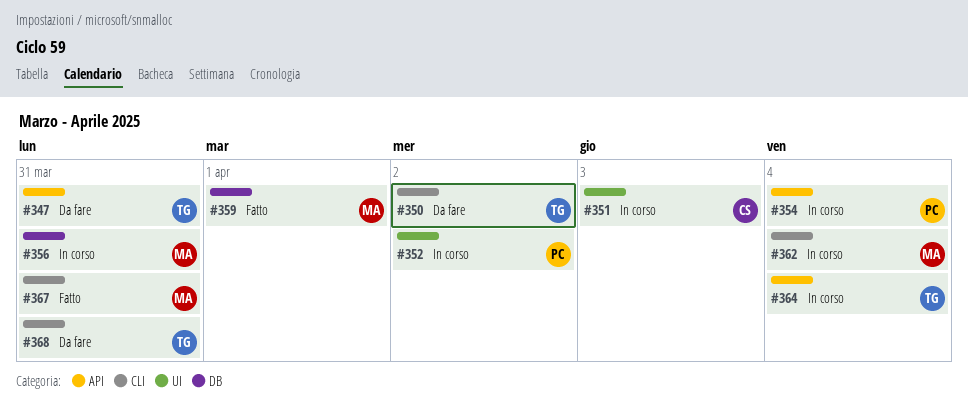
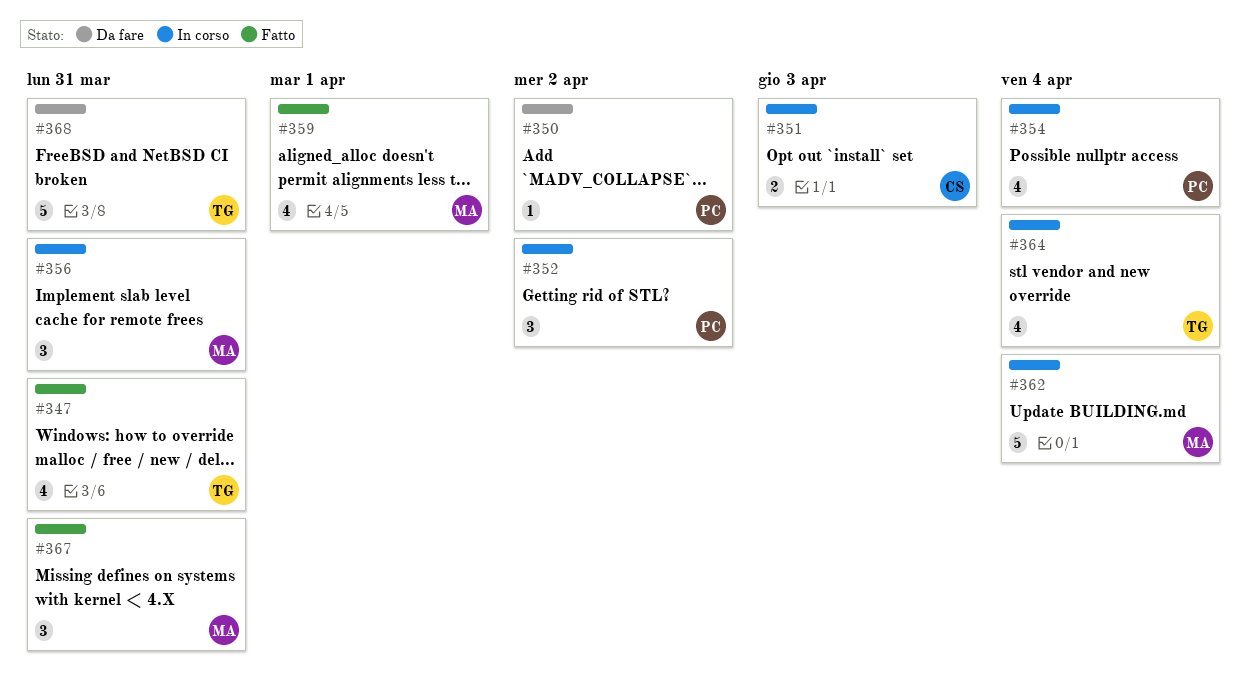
#347, status: Da fare -> Fatto
#350, owner: TG -> PC

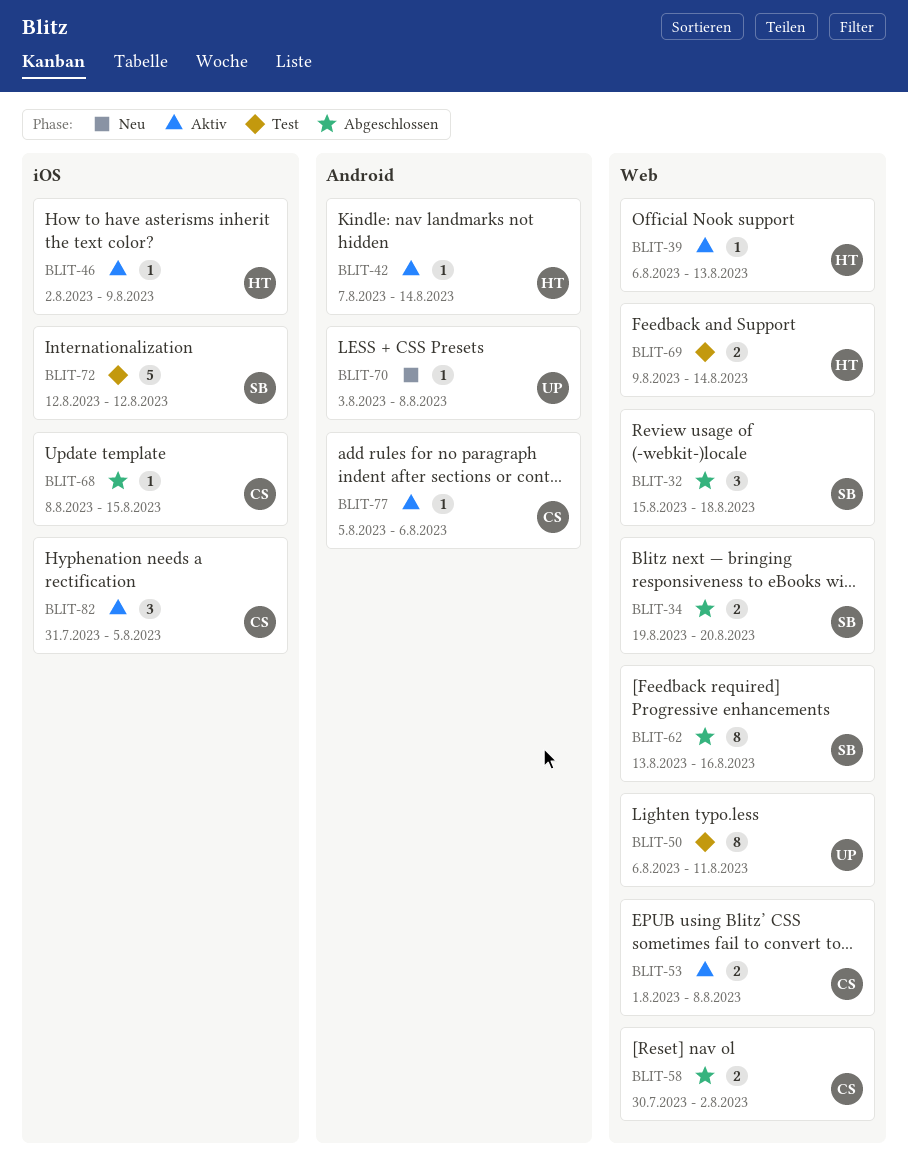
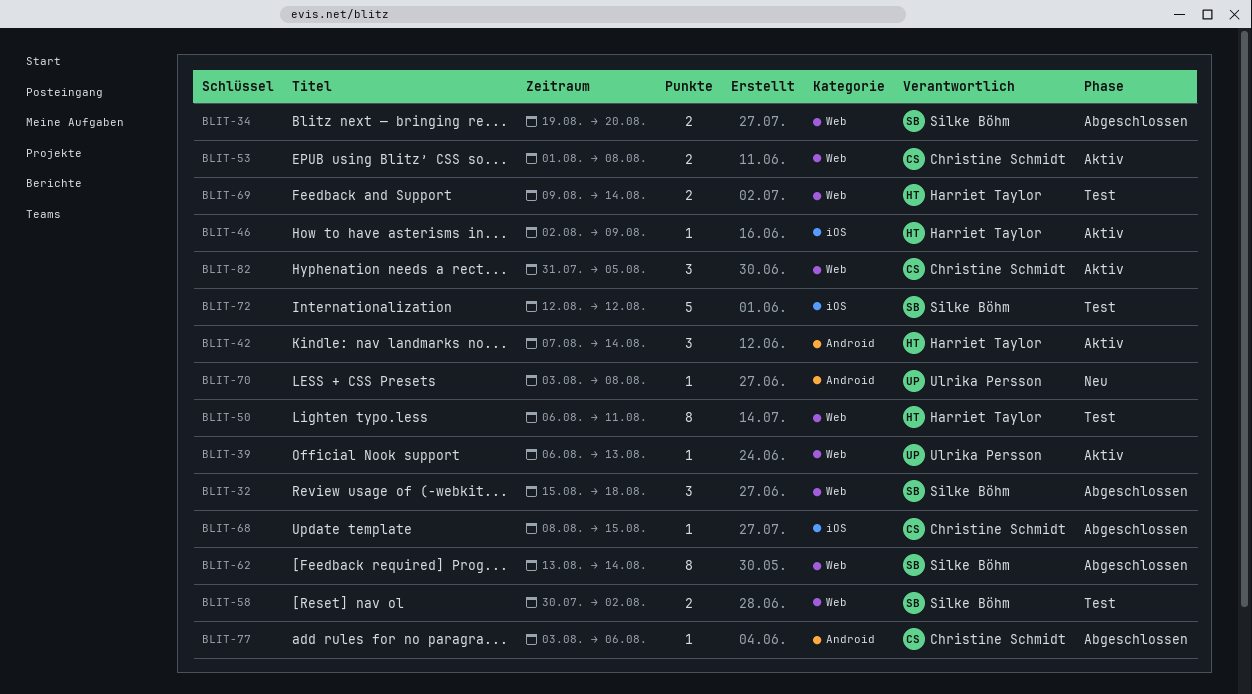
BLIT-39, owner: Harriet Taylor -> Ulrika Persson
BLIT-42, estimate: 1 -> 3
BLIT-50, owner: Ulrika Persson -> Harriet Taylor
BLIT-58, status: Abgeschlossen -> Test
BLIT-58, owner: Christine Schmidt -> Silke Böhm
BLIT-62, due: Aug 16 -> Aug 14
BLIT-77, status: Aktiv -> Abgeschlossen
BLIT-77, start: Aug 5 -> Aug 3
BLIT-82, label: iOS -> Web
* * * * * * *
§ Prompt
Your answer should be every line from the material above in which the word "BLIT" appears.

§ Response to the exercise
BLIT-39, owner: Harriet Taylor -> Ulrika Persson
BLIT-42, estimate: 1 -> 3
BLIT-50, owner: Ulrika Persson -> Harriet Taylor
BLIT-58, status: Abgeschlossen -> Test
BLIT-58, owner: Christine Schmidt -> Silke Böhm
BLIT-62, due: Aug 16 -> Aug 14
BLIT-77, status: Aktiv -> Abgeschlossen
BLIT-77, start: Aug 5 -> Aug 3
BLIT-82, label: iOS -> Web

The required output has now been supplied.